▶ AIM OF THE TASK: Scan the records for the string "representing"; copy each line where it occurs.
SOURCE INFORMATION Start Marker
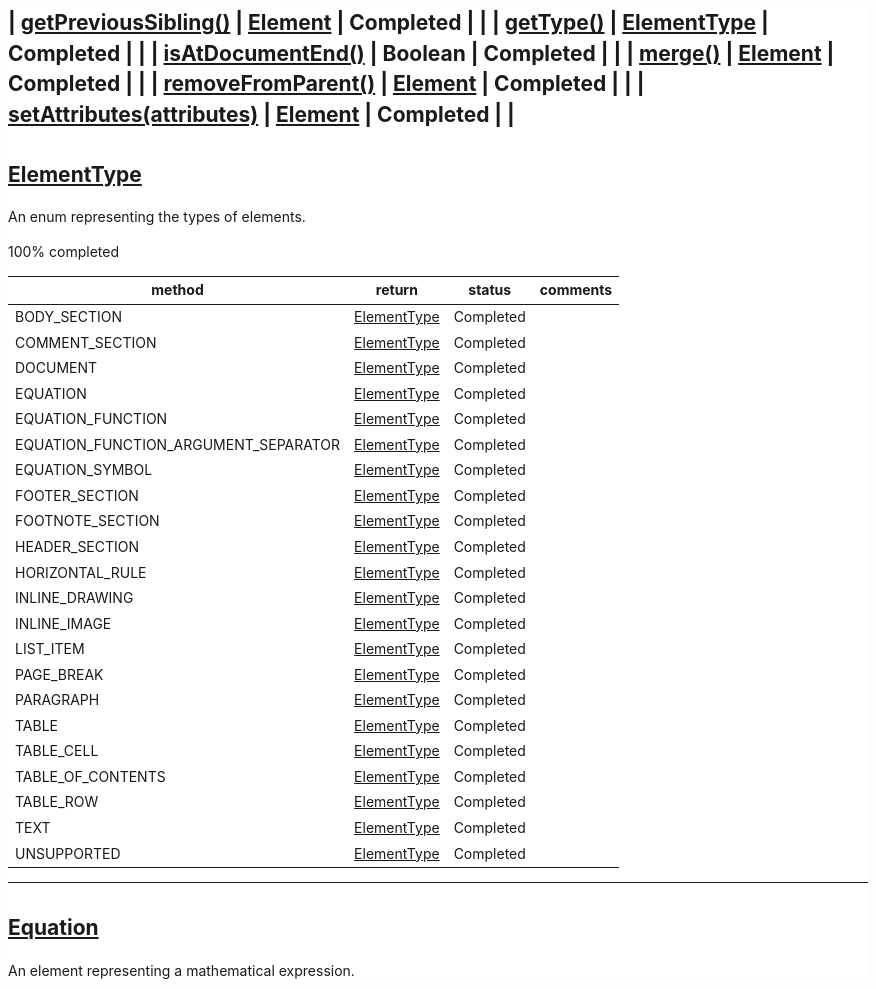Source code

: | [getPreviousSibling()](https://developers.google.com/apps-script/reference/document/element#getPreviousSibling()) | [Element](#element) | Completed | |
| [getType()](https://developers.google.com/apps-script/reference/document/element#getType()) | [ElementType](#elementtype) | Completed | |
| [isAtDocumentEnd()](https://developers.google.com/apps-script/reference/document/element#isAtDocumentEnd()) | Boolean | Completed | |
| [merge()](https://developers.google.com/apps-script/reference/document/element#merge()) | [Element](#element) | Completed | |
| [removeFromParent()](https://developers.google.com/apps-script/reference/document/element#removeFromParent()) | [Element](#element) | Completed | |
| [setAttributes(attributes)](https://developers.google.com/apps-script/reference/document/element#setAttributes(Object)) | [Element](#element) | Completed | |
---
## [ElementType](https://developers.google.com/apps-script/reference/document/element-type)
An enum representing the types of elements.

100% completed

| method | return | status | comments |
|---|---|---|---|
| BODY_SECTION | [ElementType](#elementtype) | Completed | |
| COMMENT_SECTION | [ElementType](#elementtype) | Completed | |
| DOCUMENT | [ElementType](#elementtype) | Completed | |
| EQUATION | [ElementType](#elementtype) | Completed | |
| EQUATION_FUNCTION | [ElementType](#elementtype) | Completed | |
| EQUATION_FUNCTION_ARGUMENT_SEPARATOR | [ElementType](#elementtype) | Completed | |
| EQUATION_SYMBOL | [ElementType](#elementtype) | Completed | |
| FOOTER_SECTION | [ElementType](#elementtype) | Completed | |
| FOOTNOTE_SECTION | [ElementType](#elementtype) | Completed | |
| HEADER_SECTION | [ElementType](#elementtype) | Completed | |
| HORIZONTAL_RULE | [ElementType](#elementtype) | Completed | |
| INLINE_DRAWING | [ElementType](#elementtype) | Completed | |
| INLINE_IMAGE | [ElementType](#elementtype) | Completed | |
| LIST_ITEM | [ElementType](#elementtype) | Completed | |
| PAGE_BREAK | [ElementType](#elementtype) | Completed | |
| PARAGRAPH | [ElementType](#elementtype) | Completed | |
| TABLE | [ElementType](#elementtype) | Completed | |
| TABLE_CELL | [ElementType](#elementtype) | Completed | |
| TABLE_OF_CONTENTS | [ElementType](#elementtype) | Completed | |
| TABLE_ROW | [ElementType](#elementtype) | Completed | |
| TEXT | [ElementType](#elementtype) | Completed | |
| UNSUPPORTED | [ElementType](#elementtype) | Completed | |
---
## [Equation](https://developers.google.com/apps-script/reference/document/equation)
An element representing a mathematical expression.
SOURCE INFORMATION End Marker
▶ PROBLEM SOLUTION:
An enum representing the types of elements.
An element representing a mathematical expression.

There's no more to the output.